Allen Galli, who has joined the ESP core group - welcome! - directs a stellar cast: Christine Marie Brown, Suzy Hunt, Jon Lutyens, Bobbi Kotula, Andrew McGinn, Casey Raiha, and Mara Solar.

Our final NSCC reading, which, initiating our new 2014 schedule, will occur on the FIRST Monday of January, which is to say 7 p.m., Monday the 6th, will be held a few steps away from the Stage One theatre, in a small theatrical space near the cafeteria. ESP folks will be on hand to guide audience members to this cozy space for the reading. Early arrival is encouraged, as the space can hold only 125 souls! For directions to NSCC, see below.

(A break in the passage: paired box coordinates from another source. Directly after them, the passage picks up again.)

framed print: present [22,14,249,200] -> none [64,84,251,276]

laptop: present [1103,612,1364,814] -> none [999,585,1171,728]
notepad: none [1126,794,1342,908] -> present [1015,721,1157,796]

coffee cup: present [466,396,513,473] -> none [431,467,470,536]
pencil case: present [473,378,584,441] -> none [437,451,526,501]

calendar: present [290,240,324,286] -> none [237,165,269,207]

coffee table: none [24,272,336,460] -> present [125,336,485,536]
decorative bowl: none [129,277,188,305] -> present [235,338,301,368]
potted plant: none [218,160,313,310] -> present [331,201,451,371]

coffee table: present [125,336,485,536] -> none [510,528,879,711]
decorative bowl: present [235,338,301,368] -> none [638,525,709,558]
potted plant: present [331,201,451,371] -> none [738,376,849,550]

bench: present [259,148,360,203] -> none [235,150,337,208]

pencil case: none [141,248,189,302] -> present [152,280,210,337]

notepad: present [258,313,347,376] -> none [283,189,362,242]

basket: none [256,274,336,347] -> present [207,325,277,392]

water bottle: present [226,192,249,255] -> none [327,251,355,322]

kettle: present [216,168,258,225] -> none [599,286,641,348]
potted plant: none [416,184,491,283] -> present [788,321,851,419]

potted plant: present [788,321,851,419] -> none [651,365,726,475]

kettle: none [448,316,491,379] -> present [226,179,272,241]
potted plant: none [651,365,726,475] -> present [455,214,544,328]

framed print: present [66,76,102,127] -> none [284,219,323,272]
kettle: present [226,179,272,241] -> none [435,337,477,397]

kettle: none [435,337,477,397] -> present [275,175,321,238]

(And, P.S.: In February, we will have our first reading at ACT: the great Jean Giraudoux comedy, The Madwoman of Chaillot! And a reminder: we are shifting our schedule to the first Mondays of the month in 2014.)

THIS MONTH'S VENUE: Once again we are the guests of Stage One Theater at the North Seattle Community College...We thank the wonderful NSCC staff, particularly the inestimable Dawson Nichols, for making room for us! The North Seattle Community College venue is called Stage 1, and it's in the Library building on the campus (the official address of which is 9600 College Way N (98103), should you want to Mapquest or Google Map it.) The college is West of I-5 (and Northgate Mall).

ESP is a confederation of Seattle theatre artists dedicated to presenting plays that seldom get full productions. In the present economic straits in which regional theatre now finds itself, much of the so-called established international repertoire is neglected, for various reasons: there are too many different settings, or the casts are too large, or, simply, the publicity requirements of selling a play that is both "old" and unfamiliar to general audiences may seem too daunting. We feel that while it is an essential duty of theatres to develop new work, our group sees a parallel need to celebrate older or otherwise neglected plays, and to explore the genius of playwrights such as Maxwell Anderson, George Abbott, Harold Brighouse, Zona Gale, Arthur Wing Pinero, and so many more. Through our simply staged presentations, we hope to lend live voices to plays that are now silent on our bookshelves.